Sie sahen einander verwundert an, denn ein so einfacher, so selbstverständlicher Gedanke war ihnen nicht gekommen. Es war nicht klug von mir, sie darauf aufmerksam zu machen, aber ich fürchtete mich nicht, denn ich hatte, ebenso wie Winnetou, auch darin Uebung, zwei Lanzen, die zu gleicher Zeit geworfen werden, zu entgehen. Die eine pariert man, und der andern weicht man durch einen Schritt zur Seite aus. Freilich dürfen sie nicht von Kennern geworfen werden, sonst ist man unbedingt verloren. Zielen beide nach demselben Punkte, dem Kopfe, oder der Brust, und wirft dabei der eine auch nur einen Moment später als der andere, so wird die erste wahrscheinlich pariert, die zweite trifft das Ziel aber gewiß.
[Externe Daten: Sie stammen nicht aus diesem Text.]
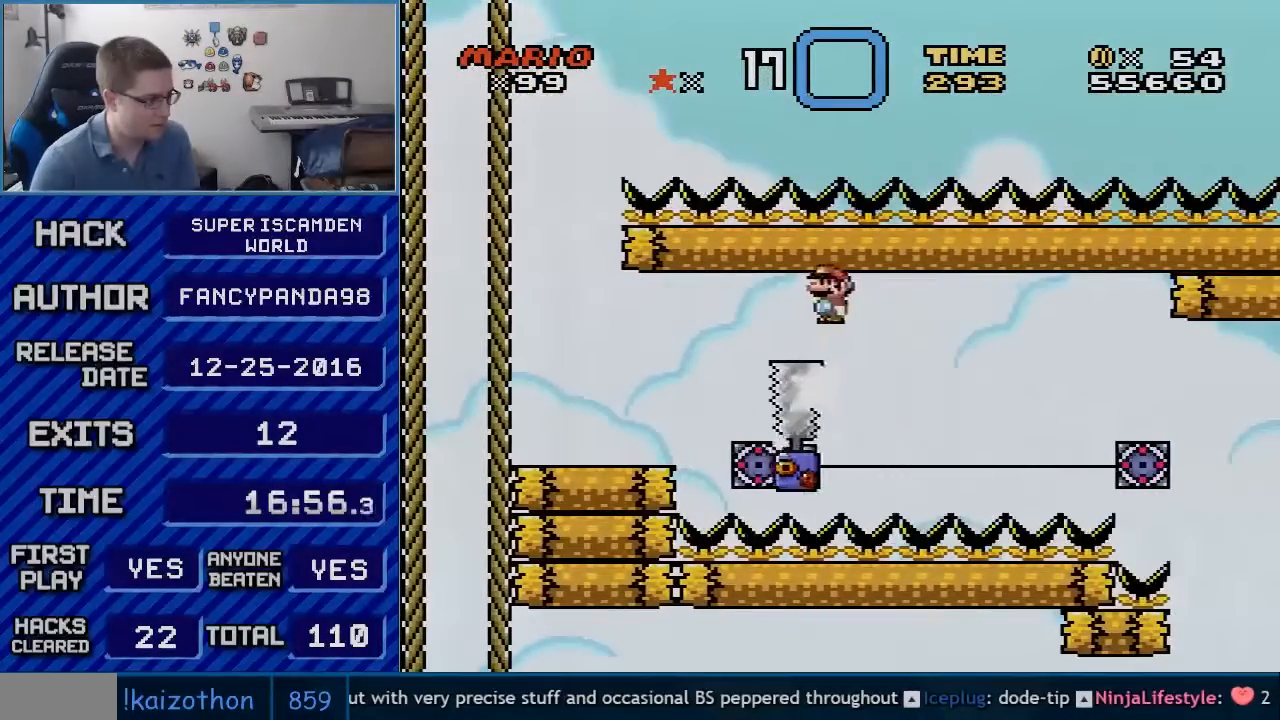
{"buttons": ["A", "X"], "events": [[50, "DPAD_RIGHT", "up"], [317, "DPAD_RIGHT", "down"], [450, "DPAD_RIGHT", "up"]]}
Das wußten die beiden Yumas glücklicherweise nicht. Sie handelten zwar nach meiner Anweisung, sagten aber einander nicht, wohin zu zielen sei; ihre Lanzen nahmen nicht denselben Flug - ein Schlag mit den meinigen, ein schneller Seitentritt, ich wurde nicht getroffen. Der Aerger darüber verleitete sie, das Manöver sofort zu wiederholen, und zwar mit demselben Erfolge oder vielmehr Mißerfolge. Sie hatten nun keine Lanzen mehr, während ich die meinigen alle noch besaß.
Jetzt ging Winnetou von mir fort und näherte sich ihnen, um sie durch sein Gewehr zum Bleiben zu nötigen, falls sie die Absicht zeigen Sollten, sich meinen Würfen durch die Flucht zu entziehen. Ich aber nahm eine Lanze in die Rechte, die andern vier in die Linke und sagte:
»Jetzt werden die Krieger der Yumas erfahren, ob Old Shatterhand den Gebrauch dieser Waffe kennt. Ihr seid unehrlich gegen mich gewesen; es soll euch aber nichts nützen.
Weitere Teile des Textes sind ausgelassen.